Percebendo então que toda religião tem autonomia para falar de Deus coube a mim apresentar, enquanto cristão, uma forma de diálogo entre as mesmas não perdendo a identidade religiosa e nem desprezando-a. Uma vez que toda religião possui algo a falar sobre Deus, e que este é o objetivo último das religiões, e que a tendência é de cada religião (instituição) desviar-se cada vez mais uma das outras, aprovei a necessidade do diálogo entre as mesmas não negando sua base de fé, que é crucial para a sua identidade. Logo, nenhuma religião sabe tudo sobre Deus, apesar de todas terem os objetivos próximos (pensamento de Pannenberg).
Foi diante da realidade de que Deus está ao alcance de todos (sendo assim, não é cabível apenas uma definição de fé), que fez com que eu desse mais um passo na pesquisa que é de não negar a experiência de uma salvação que se dá na história. Assim uma mudança na religião (instituição) a partir de influências externas só seria possível após uma releitura de si, onde mudanças religiosas não seriam violentas para seus adeptos e muito menos a si mesmo. A leitura do outro é valiosa para uma religião, contudo não quer dizer que seja válida.
Portanto cabe ao cristianismo continuar a fazer sua leitura da realidade a partir de Cristo, que é seu crivo máximo, não esquecendo que sua releitura deve ser racional e coerente. Deve perceber que não possui a fórmula para a salvação do homem, contudo experimenta dessa salvação. O cristianismo deve entender que religião não é ter as respostas soteriológicas de forma exclusiva, mas fazer uma leitura honesta e sincera da realidade a partir da revelação.
Minha pesquisa conclui que o dogmatismo é importante, contudo não é a suma do que é ser cristão. Demonstrei que o dogmatismo pode levar à negação da própria história de salvação. Esta salvação se dá no experimentar da vida que Deus proporciona e não no ato da conceituação da experiência. A conceituação sobre o que seja salvação deve ser o alvo da dogmatização, mas o estabelecimento de parâmetros soteriológicos, algo que é comum no ato da dogmatização, deve ser muito bem observado, já que corre o risco de negar o próprio ato de se experimentar dessa salvação. Salientei em meu último capítulo que o dogma faz parte da história do ser humano, mas que este deve existir para o próprio ser humano e não vice-versa. Portanto a religião deve ser vista como algo que abarca conceituações, sem se esquecer de experimentações e novas releituras sobre a vida.

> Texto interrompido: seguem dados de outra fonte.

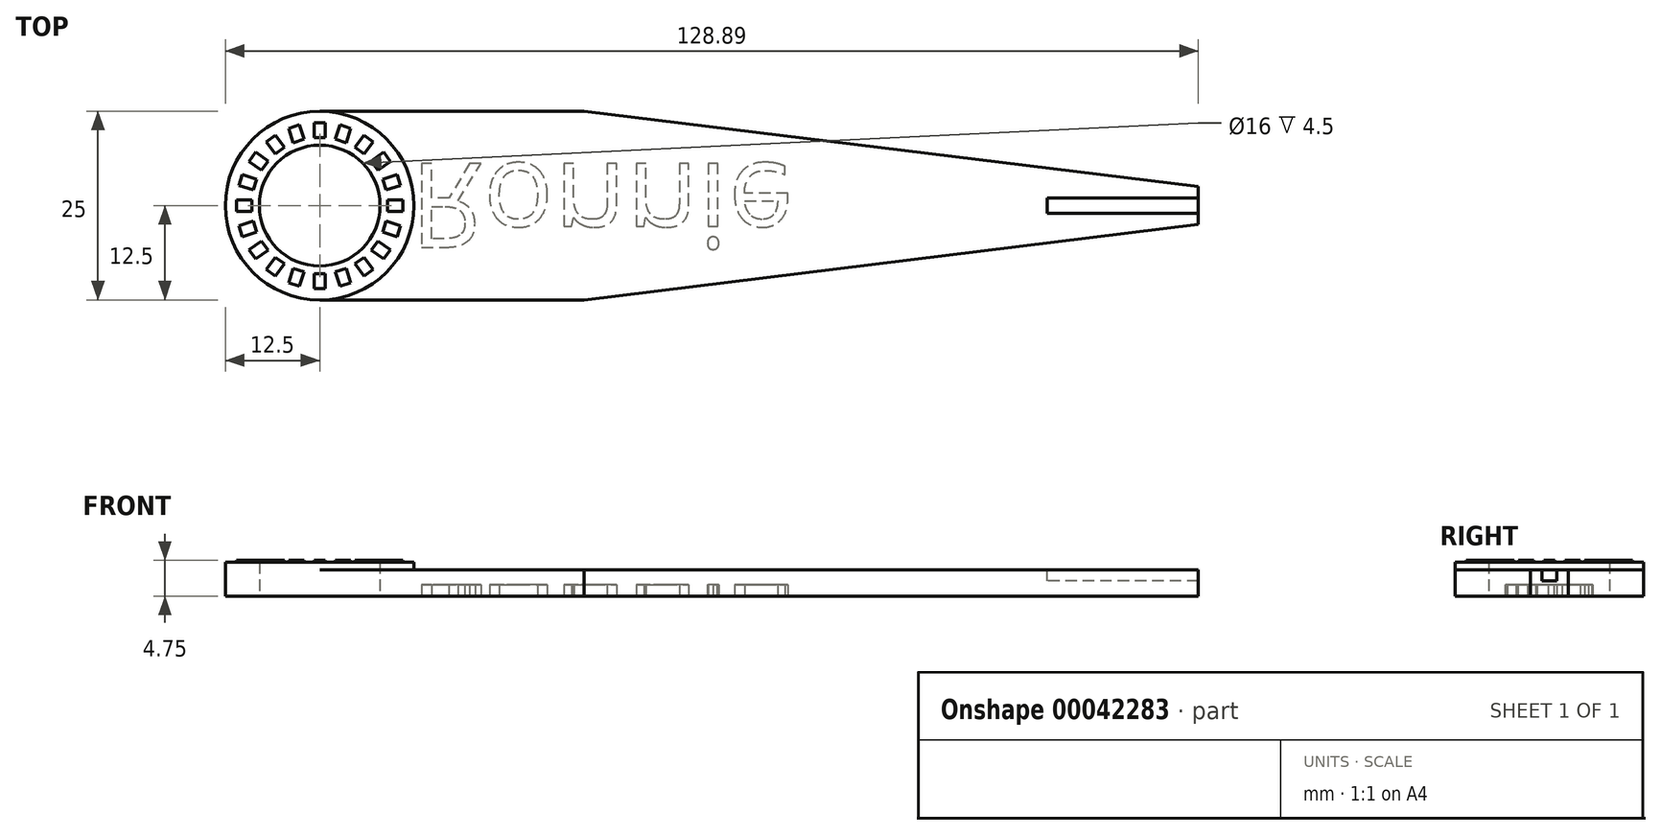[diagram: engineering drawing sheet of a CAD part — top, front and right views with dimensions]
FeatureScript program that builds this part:
annotation { "Feature Type Name" : "Feature", "Feature Type Description" : "" }
export const myFeature = defineFeature(function(context is Context, id is Id, definition is map)
    precondition{}
    {
        {
            var Q0;
            Q0=qCreatedBy(makeId("Top.planeOp"),FACE);
            var sketch = newSketch(context, id + "F0", { "sketchPlane" : qUnion([Q0])});
            skArc(sketch, "E0", {"start": v(0, 12.5) * mm, "mid": v(-12.5, 0) * mm, "end": v(0, -12.5) * mm});
            skCircle(sketch, "E1", {"center": v(0, 0) * mm, "radius": 8 * mm});
            skLineSegment(sketch, "E2", {"start": v(0, 12.5) * mm, "end": v(35, 12.5) * mm});
            skLineSegment(sketch, "E3", {"start": v(35, 12.5) * mm, "end": v(116.39, 2.5) * mm});
            skLineSegment(sketch, "E4", {"start": v(35, 12.5) * mm, "end": v(66.45, 12.5) * mm, "construction": true});
            skLineSegment(sketch, "E5", {"start": v(0, 0) * mm, "end": v(37.94, 0) * mm, "construction": true});
            skLineSegment(sketch, "E6.MirrorCS", {"start": v(0, -12.5) * mm, "end": v(35, -12.5) * mm});
            skLineSegment(sketch, "E7.MirrorCS", {"start": v(35, -12.5) * mm, "end": v(116.39, -2.5) * mm});
            skLineSegment(sketch, "E8", {"start": v(116.39, 2.5) * mm, "end": v(116.39, -2.5) * mm});
            skSolve(sketch);
        }
        {
            var Q0;
            Q0 = qSketchRegion(id + "F0", true);
            extrude(context, id + "F1", {"entities" : qUnion([Q0]), "depth" : 3.5 * mm});
        }
        {
            var Q0;
            Q0=makeQuery(id+"F1.opExtrude","CAP_FACE",FACE,{"disambiguationData":[OSD([sQuery(id+"F0.wireOp",EDGE,"E0"),sQuery(id+"F0.wireOp",EDGE,"E1"),sQuery(id+"F0.wireOp",EDGE,"E2"),sQuery(id+"F0.wireOp",EDGE,"E3"),sQuery(id+"F0.wireOp",EDGE,"E6.MirrorCS"),sQuery(id+"F0.wireOp",EDGE,"E7.MirrorCS"),sQuery(id+"F0.wireOp",EDGE,"E8")])],"isStart":false});
            var sketch = newSketch(context, id + "F2", { "sketchPlane" : qUnion([Q0])});
            skCircle(sketch, "E9", {"center": v(0, 0) * mm, "radius": 12.5 * mm});
            skCircle(sketch, "E10", {"center": v(0, 0) * mm, "radius": 8 * mm});
            skSolve(sketch);
        }
        {
            var Q0;
            Q0 = qSketchRegion(id + "F2", true);
            extrude(context, id + "F3", {"entities" : qUnion([Q0]), "operationType" : NewBodyOperationType.ADD, "depth" : 1 * mm});
        }
        {
            var Q0;
            Q0=makeQuery(id+"F3.opExtrude","CAP_FACE",FACE,{"disambiguationData":[OSD([sQuery(id+"F2.wireOp",EDGE,"E9"),sQuery(id+"F2.wireOp",EDGE,"E10")])],"isStart":false});
            var sketch = newSketch(context, id + "F4", { "sketchPlane" : qUnion([Q0])});
            skLineSegment(sketch, "E11.bottom", {"start": v(-0.75, 11) * mm, "end": v(0.75, 11) * mm});
            skLineSegment(sketch, "E11.top", {"start": v(-0.75, 9) * mm, "end": v(0.75, 9) * mm});
            skLineSegment(sketch, "E11.left", {"start": v(-0.75, 11) * mm, "end": v(-0.75, 9) * mm});
            skLineSegment(sketch, "E11.right", {"start": v(0.75, 11) * mm, "end": v(0.75, 9) * mm});
            skLineSegment(sketch, "E12.1.0", {"start": v(-4.11, 10.23) * mm, "end": v(-3.5, 8.33) * mm});
            skLineSegment(sketch, "E12.1.1", {"start": v(-4.11, 10.23) * mm, "end": v(-2.69, 10.7) * mm});
            skLineSegment(sketch, "E12.1.2", {"start": v(-2.69, 10.7) * mm, "end": v(-2.07, 8.8) * mm});
            skLineSegment(sketch, "E12.1.3", {"start": v(-3.5, 8.33) * mm, "end": v(-2.07, 8.8) * mm});
            skLineSegment(sketch, "E12.2.0", {"start": v(-7.07, 8.46) * mm, "end": v(-5.9, 6.84) * mm});
            skLineSegment(sketch, "E12.2.1", {"start": v(-7.07, 8.46) * mm, "end": v(-5.86, 9.34) * mm});
            skLineSegment(sketch, "E12.2.2", {"start": v(-5.86, 9.34) * mm, "end": v(-4.68, 7.72) * mm});
            skLineSegment(sketch, "E12.2.3", {"start": v(-5.9, 6.84) * mm, "end": v(-4.68, 7.72) * mm});
            skLineSegment(sketch, "E12.3.0", {"start": v(-9.34, 5.86) * mm, "end": v(-7.72, 4.68) * mm});
            skLineSegment(sketch, "E12.3.1", {"start": v(-9.34, 5.86) * mm, "end": v(-8.46, 7.07) * mm});
            skLineSegment(sketch, "E12.3.2", {"start": v(-8.46, 7.07) * mm, "end": v(-6.84, 5.9) * mm});
            skLineSegment(sketch, "E12.3.3", {"start": v(-7.72, 4.68) * mm, "end": v(-6.84, 5.9) * mm});
            skLineSegment(sketch, "E12.4.0", {"start": v(-10.7, 2.69) * mm, "end": v(-8.8, 2.07) * mm});
            skLineSegment(sketch, "E12.4.1", {"start": v(-10.7, 2.69) * mm, "end": v(-10.23, 4.11) * mm});
            skLineSegment(sketch, "E12.4.2", {"start": v(-10.23, 4.11) * mm, "end": v(-8.33, 3.5) * mm});
            skLineSegment(sketch, "E12.4.3", {"start": v(-8.8, 2.07) * mm, "end": v(-8.33, 3.5) * mm});
            skLineSegment(sketch, "E12.5.0", {"start": v(-11, -0.75) * mm, "end": v(-9, -0.75) * mm});
            skLineSegment(sketch, "E12.5.1", {"start": v(-11, -0.75) * mm, "end": v(-11, 0.75) * mm});
            skLineSegment(sketch, "E12.5.2", {"start": v(-11, 0.75) * mm, "end": v(-9, 0.75) * mm});
            skLineSegment(sketch, "E12.5.3", {"start": v(-9, -0.75) * mm, "end": v(-9, 0.75) * mm});
            skLineSegment(sketch, "E12.6.0", {"start": v(-10.23, -4.11) * mm, "end": v(-8.33, -3.5) * mm});
            skLineSegment(sketch, "E12.6.1", {"start": v(-10.23, -4.11) * mm, "end": v(-10.7, -2.69) * mm});
            skLineSegment(sketch, "E12.6.2", {"start": v(-10.7, -2.69) * mm, "end": v(-8.8, -2.07) * mm});
            skLineSegment(sketch, "E12.6.3", {"start": v(-8.33, -3.5) * mm, "end": v(-8.8, -2.07) * mm});
            skLineSegment(sketch, "E12.7.0", {"start": v(-8.46, -7.07) * mm, "end": v(-6.84, -5.9) * mm});
            skLineSegment(sketch, "E12.7.1", {"start": v(-8.46, -7.07) * mm, "end": v(-9.34, -5.86) * mm});
            skLineSegment(sketch, "E12.7.2", {"start": v(-9.34, -5.86) * mm, "end": v(-7.72, -4.68) * mm});
            skLineSegment(sketch, "E12.7.3", {"start": v(-6.84, -5.9) * mm, "end": v(-7.72, -4.68) * mm});
            skLineSegment(sketch, "E12.8.0", {"start": v(-5.86, -9.34) * mm, "end": v(-4.68, -7.72) * mm});
            skLineSegment(sketch, "E12.8.1", {"start": v(-5.86, -9.34) * mm, "end": v(-7.07, -8.46) * mm});
            skLineSegment(sketch, "E12.8.2", {"start": v(-7.07, -8.46) * mm, "end": v(-5.9, -6.84) * mm});
            skLineSegment(sketch, "E12.8.3", {"start": v(-4.68, -7.72) * mm, "end": v(-5.9, -6.84) * mm});
            skLineSegment(sketch, "E12.9.0", {"start": v(-2.69, -10.7) * mm, "end": v(-2.07, -8.8) * mm});
            skLineSegment(sketch, "E12.9.1", {"start": v(-2.69, -10.7) * mm, "end": v(-4.11, -10.23) * mm});
            skLineSegment(sketch, "E12.9.2", {"start": v(-4.11, -10.23) * mm, "end": v(-3.5, -8.33) * mm});
            skLineSegment(sketch, "E12.9.3", {"start": v(-2.07, -8.8) * mm, "end": v(-3.5, -8.33) * mm});
            skLineSegment(sketch, "E12.10.0", {"start": v(0.75, -11) * mm, "end": v(0.75, -9) * mm});
            skLineSegment(sketch, "E12.10.1", {"start": v(0.75, -11) * mm, "end": v(-0.75, -11) * mm});
            skLineSegment(sketch, "E12.10.2", {"start": v(-0.75, -11) * mm, "end": v(-0.75, -9) * mm});
            skLineSegment(sketch, "E12.10.3", {"start": v(0.75, -9) * mm, "end": v(-0.75, -9) * mm});
            skLineSegment(sketch, "E12.11.0", {"start": v(4.11, -10.23) * mm, "end": v(3.5, -8.33) * mm});
            skLineSegment(sketch, "E12.11.1", {"start": v(4.11, -10.23) * mm, "end": v(2.69, -10.7) * mm});
            skLineSegment(sketch, "E12.11.2", {"start": v(2.69, -10.7) * mm, "end": v(2.07, -8.8) * mm});
            skLineSegment(sketch, "E12.11.3", {"start": v(3.5, -8.33) * mm, "end": v(2.07, -8.8) * mm});
            skLineSegment(sketch, "E12.12.0", {"start": v(7.07, -8.46) * mm, "end": v(5.9, -6.84) * mm});
            skLineSegment(sketch, "E12.12.1", {"start": v(7.07, -8.46) * mm, "end": v(5.86, -9.34) * mm});
            skLineSegment(sketch, "E12.12.2", {"start": v(5.86, -9.34) * mm, "end": v(4.68, -7.72) * mm});
            skLineSegment(sketch, "E12.12.3", {"start": v(5.9, -6.84) * mm, "end": v(4.68, -7.72) * mm});
            skLineSegment(sketch, "E12.13.0", {"start": v(9.34, -5.86) * mm, "end": v(7.72, -4.68) * mm});
            skLineSegment(sketch, "E12.13.1", {"start": v(9.34, -5.86) * mm, "end": v(8.46, -7.07) * mm});
            skLineSegment(sketch, "E12.13.2", {"start": v(8.46, -7.07) * mm, "end": v(6.84, -5.9) * mm});
            skLineSegment(sketch, "E12.13.3", {"start": v(7.72, -4.68) * mm, "end": v(6.84, -5.9) * mm});
            skLineSegment(sketch, "E12.14.0", {"start": v(10.7, -2.69) * mm, "end": v(8.8, -2.07) * mm});
            skLineSegment(sketch, "E12.14.1", {"start": v(10.7, -2.69) * mm, "end": v(10.23, -4.11) * mm});
            skLineSegment(sketch, "E12.14.2", {"start": v(10.23, -4.11) * mm, "end": v(8.33, -3.5) * mm});
            skLineSegment(sketch, "E12.14.3", {"start": v(8.8, -2.07) * mm, "end": v(8.33, -3.5) * mm});
            skLineSegment(sketch, "E12.15.0", {"start": v(11, 0.75) * mm, "end": v(9, 0.75) * mm});
            skLineSegment(sketch, "E12.15.1", {"start": v(11, 0.75) * mm, "end": v(11, -0.75) * mm});
            skLineSegment(sketch, "E12.15.2", {"start": v(11, -0.75) * mm, "end": v(9, -0.75) * mm});
            skLineSegment(sketch, "E12.15.3", {"start": v(9, 0.75) * mm, "end": v(9, -0.75) * mm});
            skLineSegment(sketch, "E12.16.0", {"start": v(10.23, 4.11) * mm, "end": v(8.33, 3.5) * mm});
            skLineSegment(sketch, "E12.16.1", {"start": v(10.23, 4.11) * mm, "end": v(10.7, 2.69) * mm});
            skLineSegment(sketch, "E12.16.2", {"start": v(10.7, 2.69) * mm, "end": v(8.8, 2.07) * mm});
            skLineSegment(sketch, "E12.16.3", {"start": v(8.33, 3.5) * mm, "end": v(8.8, 2.07) * mm});
            skLineSegment(sketch, "E12.17.0", {"start": v(8.46, 7.07) * mm, "end": v(6.84, 5.9) * mm});
            skLineSegment(sketch, "E12.17.1", {"start": v(8.46, 7.07) * mm, "end": v(9.34, 5.86) * mm});
            skLineSegment(sketch, "E12.17.2", {"start": v(9.34, 5.86) * mm, "end": v(7.72, 4.68) * mm});
            skLineSegment(sketch, "E12.17.3", {"start": v(6.84, 5.9) * mm, "end": v(7.72, 4.68) * mm});
            skLineSegment(sketch, "E12.18.0", {"start": v(5.86, 9.34) * mm, "end": v(4.68, 7.72) * mm});
            skLineSegment(sketch, "E12.18.1", {"start": v(5.86, 9.34) * mm, "end": v(7.07, 8.46) * mm});
            skLineSegment(sketch, "E12.18.2", {"start": v(7.07, 8.46) * mm, "end": v(5.9, 6.84) * mm});
            skLineSegment(sketch, "E12.18.3", {"start": v(4.68, 7.72) * mm, "end": v(5.9, 6.84) * mm});
            skLineSegment(sketch, "E12.19.0", {"start": v(2.69, 10.7) * mm, "end": v(2.07, 8.8) * mm});
            skLineSegment(sketch, "E12.19.1", {"start": v(2.69, 10.7) * mm, "end": v(4.11, 10.23) * mm});
            skLineSegment(sketch, "E12.19.2", {"start": v(4.11, 10.23) * mm, "end": v(3.5, 8.33) * mm});
            skLineSegment(sketch, "E12.19.3", {"start": v(2.07, 8.8) * mm, "end": v(3.5, 8.33) * mm});
            skPoint(sketch, "E12.center", {"position": v(0, 0) * mm});
            skSolve(sketch);
        }
        {
            var Q0;
            Q0 = qSketchRegion(id + "F4", true);
            extrude(context, id + "F5", {"entities" : qUnion([Q0]), "operationType" : NewBodyOperationType.ADD, "depth" : .25 * mm});
        }
        {
            var Q0;
            Q0=makeQuery(id+"F1.opExtrude","CAP_FACE",FACE,{"disambiguationData":[OSD([sQuery(id+"F0.wireOp",EDGE,"E0"),sQuery(id+"F0.wireOp",EDGE,"E1"),sQuery(id+"F0.wireOp",EDGE,"E2"),sQuery(id+"F0.wireOp",EDGE,"E3"),sQuery(id+"F0.wireOp",EDGE,"E6.MirrorCS"),sQuery(id+"F0.wireOp",EDGE,"E7.MirrorCS"),sQuery(id+"F0.wireOp",EDGE,"E8")])],"isStart":false});
            var sketch = newSketch(context, id + "F6", { "sketchPlane" : qUnion([Q0])});
            skLineSegment(sketch, "E13.bottom", {"start": v(116.39, 1) * mm, "end": v(96.39, 1) * mm});
            skLineSegment(sketch, "E13.top", {"start": v(116.39, -1) * mm, "end": v(96.39, -1) * mm});
            skLineSegment(sketch, "E13.left", {"start": v(116.39, 1) * mm, "end": v(116.39, -1) * mm});
            skLineSegment(sketch, "E13.right", {"start": v(96.39, 1) * mm, "end": v(96.39, -1) * mm});
            skSolve(sketch);
        }
        {
            var Q0;
            Q0 = qSketchRegion(id + "F6", true);
            extrude(context, id + "F7", {"entities" : qUnion([Q0]), "operationType" : NewBodyOperationType.REMOVE, "oppositeDirection" : true, "depth" : 1.5 * mm});
        }
        {
            var Q0;
            Q0=qCreatedBy(makeId("Top.planeOp"),FACE);
            var Q1;
            Q1=makeQuery(id+"F1.opExtrude","CAP_EDGE",EDGE,{"disambiguationData":[OSD([sQuery(id+"F0.wireOp",EDGE,"E6.MirrorCS")])],"isStart":true});
            cPlane(context, id + "F8", {"entities" : qUnion([Q0, Q1]), "cplaneType" : CPlaneType.LINE_ANGLE, "offset" : 150 * mm, "angle" : 0 * degree, "width" : 150 * mm, "height" : 150 * mm});
        }
        {
            var Q0;
            Q0=qCreatedBy(id+"F8.planeOp",FACE);
            var sketch = newSketch(context, id + "F9", { "sketchPlane" : qUnion([Q0])});
            skText(sketch, "E14", { "text": "Ronnie", "fontName": "OpenSans-Regular.ttf"});
            skPoint(sketch, "E15", {"position": v(12, 0) * mm});
            skLineSegment(sketch, "E16", {"start": v(0, 0) * mm, "end": v(8.05, 0) * mm, "construction": true});
            const initialGuessF9  = {"E14": [0.012, -0.0056, 1, 0, 0.01121]};
            skSetInitialGuess(sketch, initialGuessF9);
            skSolve(sketch);
        }
        {
            var Q0;
            Q0 = qSketchRegion(id + "F9", true);
            extrude(context, id + "F10", {"entities" : qUnion([Q0]), "operationType" : NewBodyOperationType.REMOVE, "oppositeDirection" : true, "depth" : 1.5 * mm});
        }
    });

A pesquisa não pretendeu contrariar a visão soteriológica do cristianismo e muito menos de anulá-la. O que se buscou foi mostrar o desenvolvimento soteriológico que o cristianismo experimenta e proporciona deixando claro que grande parte da elaboração soteriológica dada pelo cristianismo ao mundo são relevantes para um certo período de tempo, já que se é possível novas elaborações soteriológicas através da história.
Não foi de intuito desta pesquisa dizer qual religião possui a salvação, mas mostrar que o cristianismo assim como as demais, enquanto portadora do termo “religião”, buscam a salvação e a experimentam. A pesquisa não procura apresentar a fórmula correta da soteriologia para o ser humano, já que a pesquisa limita-se às transformações que o termo “religião” sofreu na história e suas implicações para a elaboração soteriológica que o cristianismo apresenta hoje. Em outras palavras, a pesquisa questiona as religiões em geral e o cristianismo mais especificamente sobre o que pensam ser a religião.